If you spent just one second looking at every single ad that Google blocked in 2015, it would take you nearly 25 years to see them all.
Last year alone the search group disabled more than 780 million ads for violating its policies and guidelines. That’s a number that has increased significantly in the past year, almost 50%, thanks to new protections the company has put in place. So what do these phishy ads look like? In its annual report of bad ads, Google has listed out the nine worst offenders and by the sounds of it, they’re just getting started.
Google suspended more than 10,000 sites and 18,000 accounts for attempting to sell counterfeit goods (like imitation designer watches).
More than 12.5 million ads that violated its healthcare and medicines policy, such as ads for pharmaceuticals that weren’t approved for use or that made misleading claims to be as effective as prescription drugs.
3. Weight loss scams
Weight loss scams, like ads for supplements promising impossible-to-achieve weight loss without diet or exercise, were one of the top user complaints in 2015. Google responded by suspending more than 30,000 sites for misleading claims.
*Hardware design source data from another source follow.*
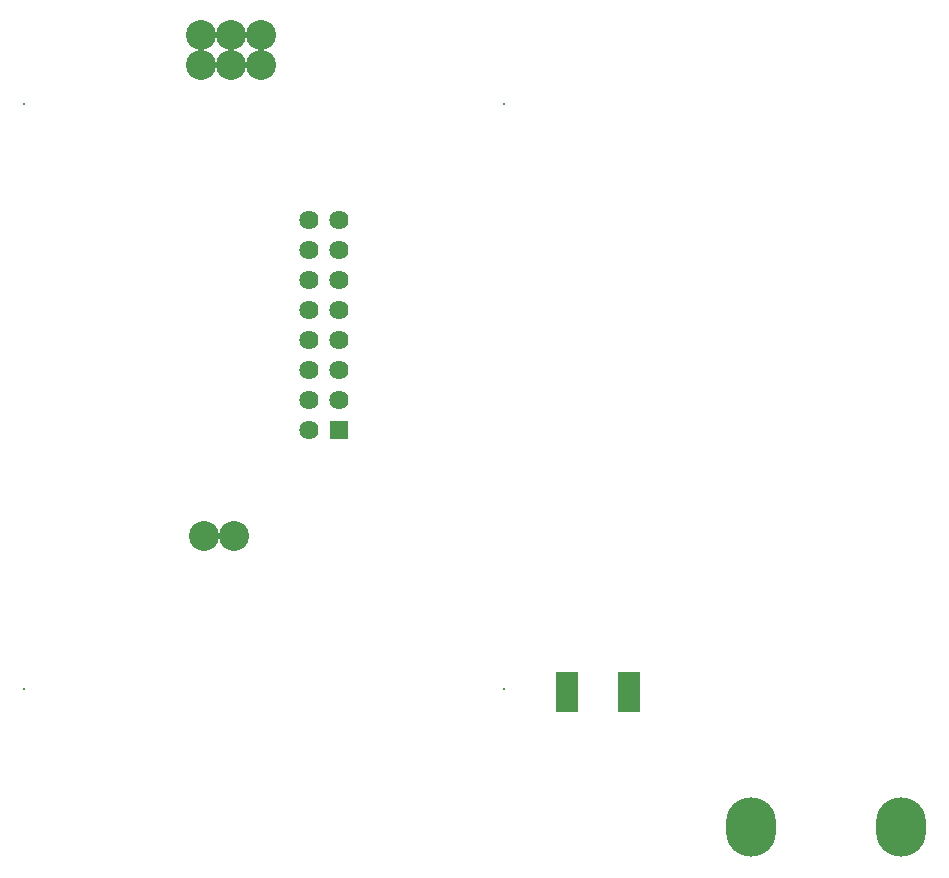
<source format=gts>
G04 Layer_Color=8388736*
%FSAX24Y24*%
%MOIN*%
G70*
G01*
G75*
%ADD32R,0.0781X0.1320*%
%ADD33C,0.0640*%
%ADD34R,0.0640X0.0640*%
%ADD35C,0.1000*%
%ADD36O,0.1680X0.1980*%
%ADD37C,0.0080*%
D32*
X-011870Y010500D02*
D03*
X-013930D02*
D03*
D33*
X-021550Y026250D02*
D03*
X-022550D02*
D03*
X-021550Y025250D02*
D03*
X-022550D02*
D03*
X-021550Y024250D02*
D03*
X-022550D02*
D03*
X-021550Y023250D02*
D03*
X-022550D02*
D03*
X-021550Y022250D02*
D03*
X-022550D02*
D03*
X-021550Y021250D02*
D03*
X-022550D02*
D03*
X-021550Y020250D02*
D03*
X-022550D02*
D03*
Y019250D02*
D03*
D34*
X-021550D02*
D03*
D35*
X-025050Y015700D02*
D03*
X-026050D02*
D03*
X-026160Y031390D02*
D03*
Y032390D02*
D03*
X-025160D02*
D03*
X-024160D02*
D03*
Y031390D02*
D03*
X-025160D02*
D03*
D36*
X-007800Y005990D02*
D03*
X-002800D02*
D03*
D37*
X-016050Y030115D02*
D03*
X-032050D02*
D03*
Y010615D02*
D03*
X-016050D02*
D03*
M02*

</source>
In 2015, Google stepped up its efforts to fight phishing sites, blocking nearly 7,000 sites as a result.
6. Unwanted software
Unwanted software can slow your devices down or unexpectedly change your homepage and keep you from changing it back. With powerful new protections, the company disabled more than 10,000 sites offering unwanted software, and reduced unwanted downloads via Google ads by more than 99%.
7. Trick to click
Google got even tougher on ads that mislead or trick people into interacting with them—like ads designed to look like system warnings from your computer. In 2015 alone it rejected more than 17 million.
8. Accidental mobile clicks
We’ve all been there. You’re swiping through a slideshow of the best moments from the Presidential debate when an ad redirects you even though you didn’t mean to click on it. The company said it is working to end that. Google has developed technology to determine when clicks on mobile ads are accidental. Instead of sending you off to an advertiser page you didn’t mean to visit, it let you continue enjoying your slideshow (and the advertiser doesn’t get charged).
Bad sites and apps
In 2015, Google stopped showing ads on more than 25,000 mobile apps because the developers didn’t follow its policies. More than two-thirds of these violations were for practices like mobile ads placed very close to buttons, causing someone to accidentally click the ad. There are also some sites and apps that it chose not to work with because they don’t follow its policies. Google also reject applications from sites and mobile apps that want to show Google ads but don’t follow policies. In 2015 alone, the company rejected more than 1.4 million applications.